Artists communicate to explore. They look at life as they find it and ask: Why? It’s this deep curiosity that is simply not satisfied with easy answers. This need to live in the question is vital to a church founded on Someone who is way beyond our finite minds.  Without the perpetuation of mystery and wonder that artists can provide, truth can seem like shallow, easy answers.  When we provide the space for artists to explore theological truths deeply, in different sensory ways, those truths take on the profound qualities they always had.  Increased artistry equals increased understanding.

So yes, the church needs to hear and value the contributions of the artistic people in their congregations.

But artists also need to listen.

Artists explore passionately.  This can be a double-edged sword.
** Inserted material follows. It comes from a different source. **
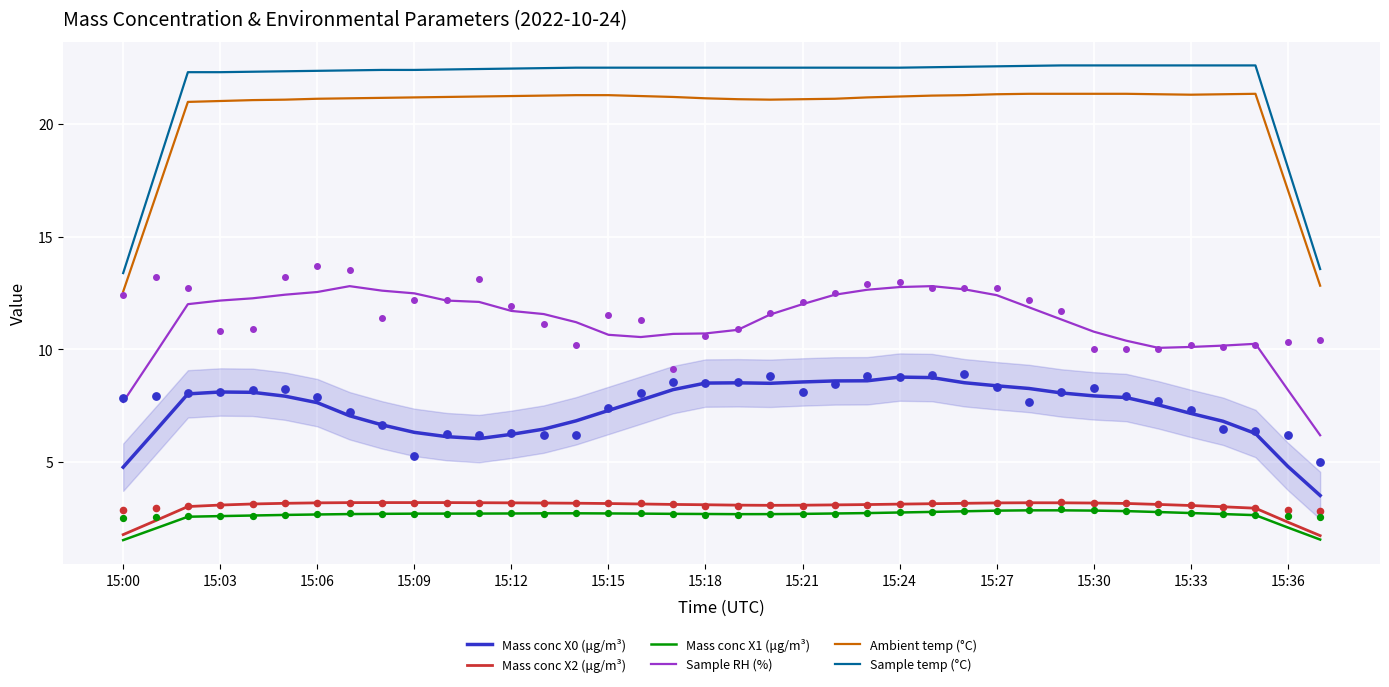

True or false: Sample temp (°C) and Sample RH (%) intersect in this chart.

False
Artists, necessarily, get excited about what they are creating, communicating, and exploring.  This passion is what drives them to do it in the first place.  Passion, though, can be misdirected.
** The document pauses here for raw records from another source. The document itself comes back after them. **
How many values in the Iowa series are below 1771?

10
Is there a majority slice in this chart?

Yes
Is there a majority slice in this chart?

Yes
The church as a whole is full of people from a variety of backgrounds and ideologies.  When I come into a church community, there’s something at stake larger than my gifts and personality.

Yes, I am valuable. Just like everyone else.

Yes, the church should make room for my gifts. Just like they should for everyone else.

I have frequent conversations with young artists of all disciplines who are concerned about the lack of beauty and art in churches.  They are passionate about the church being a proponent for the arts in every community and serving artists in its congregation.  This is coming at it from the wrong direction.

The church is not here to serve artists.  It’s here to be served by artists. Church isn’t about me, it’s about giving glory to God with His people.

Being a part of the church is about being nourished by His Word, His sacraments, prayer, fellowship, discipline, etc.  It’s about loving those around me more than my own creative voice.  And it’s about using my creative voice to participate in all of those things.

Churches:

Don’t be afraid of where artists will go with the truth of God’s Word.  Press into relationship with them that will guide and form conclusions.  Make space for them to find mentors in the arts and in your congregation.  Reference and respect art in your sermons and liturgy.  Use their art for mutual edification in your services, and to stretch your church.  Encourage your congregation to support their work outside of the church.  Create opportunities to reach out to your community through your artists. This will be a key outreach for communicating Christ in the coming days, because it can be both loving and honest, declamatory and conversational.

Artists:

Take a chill pill.  Turn from trumpeting your temperament to submitting it to the service of the body. Get over your ambition to be heard and ask your leaders what you can do to augment worship.  Adjust your expectations by serving in small ways – even and especially ways that are outside of your comfort zone.  Encourage and applaud other people’s contributions to the life of the body – especially when they are different then your own.  Exercise patience, charity, and respect toward leadership and congregation alike.  Learn to live in love, and to let yourself be loved.